### Problem
In the records below, find the line with "Der Wohnbereich ist" and the line with "ausklingen zu lassen oder Feste zu feiern."; return exactly those lines and every line between them.

[Stored entries]

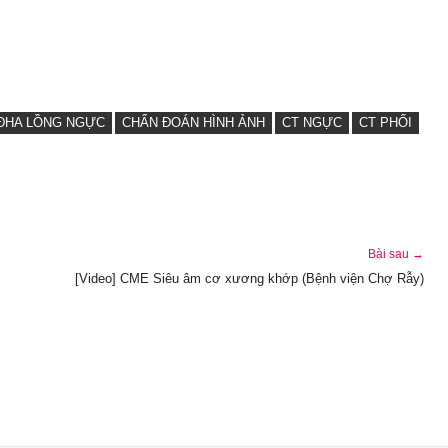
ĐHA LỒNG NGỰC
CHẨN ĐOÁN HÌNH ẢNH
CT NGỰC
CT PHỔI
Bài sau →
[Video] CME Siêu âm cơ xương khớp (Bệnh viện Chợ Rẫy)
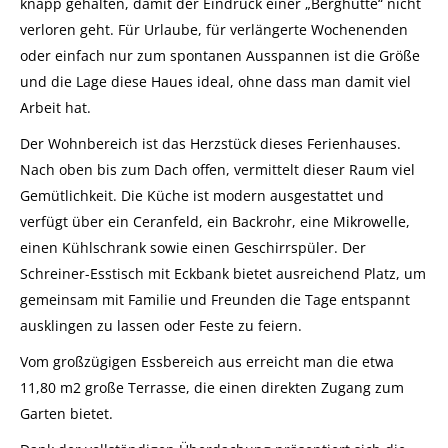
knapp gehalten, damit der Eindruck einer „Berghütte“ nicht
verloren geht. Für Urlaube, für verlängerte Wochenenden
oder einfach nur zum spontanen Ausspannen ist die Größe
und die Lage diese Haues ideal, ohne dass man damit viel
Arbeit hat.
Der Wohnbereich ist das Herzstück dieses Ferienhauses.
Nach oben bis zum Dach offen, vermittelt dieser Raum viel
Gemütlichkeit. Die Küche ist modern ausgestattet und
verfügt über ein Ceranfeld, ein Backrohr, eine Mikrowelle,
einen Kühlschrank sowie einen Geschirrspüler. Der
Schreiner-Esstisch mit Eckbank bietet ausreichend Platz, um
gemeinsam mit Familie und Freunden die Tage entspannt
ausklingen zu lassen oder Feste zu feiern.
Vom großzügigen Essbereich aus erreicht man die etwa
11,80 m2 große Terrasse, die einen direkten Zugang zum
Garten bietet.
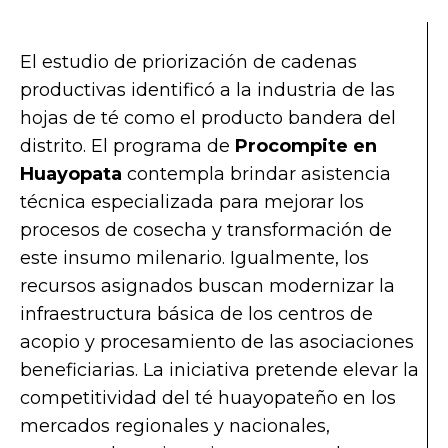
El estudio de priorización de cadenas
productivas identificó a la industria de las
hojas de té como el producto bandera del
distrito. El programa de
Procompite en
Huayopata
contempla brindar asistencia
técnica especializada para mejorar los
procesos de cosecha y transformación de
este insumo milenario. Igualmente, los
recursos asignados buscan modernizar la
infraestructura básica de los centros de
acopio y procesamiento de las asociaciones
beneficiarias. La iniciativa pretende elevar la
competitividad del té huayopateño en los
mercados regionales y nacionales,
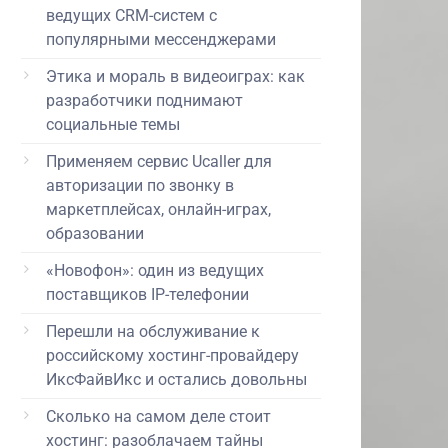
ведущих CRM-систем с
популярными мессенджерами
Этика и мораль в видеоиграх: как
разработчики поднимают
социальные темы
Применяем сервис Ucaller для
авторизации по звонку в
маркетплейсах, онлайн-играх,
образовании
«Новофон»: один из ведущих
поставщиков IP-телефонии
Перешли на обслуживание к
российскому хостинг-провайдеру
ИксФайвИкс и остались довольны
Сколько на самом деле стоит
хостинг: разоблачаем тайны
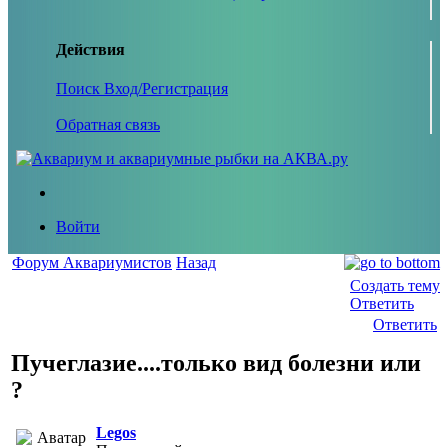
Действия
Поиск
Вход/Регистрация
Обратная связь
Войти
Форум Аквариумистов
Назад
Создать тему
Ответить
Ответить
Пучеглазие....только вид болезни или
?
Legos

### Written response
Der Wohnbereich ist das Herzstück dieses Ferienhauses.
Nach oben bis zum Dach offen, vermittelt dieser Raum viel
Gemütlichkeit. Die Küche ist modern ausgestattet und
verfügt über ein Ceranfeld, ein Backrohr, eine Mikrowelle,
einen Kühlschrank sowie einen Geschirrspüler. Der
Schreiner-Esstisch mit Eckbank bietet ausreichend Platz, um
gemeinsam mit Familie und Freunden die Tage entspannt
ausklingen zu lassen oder Feste zu feiern.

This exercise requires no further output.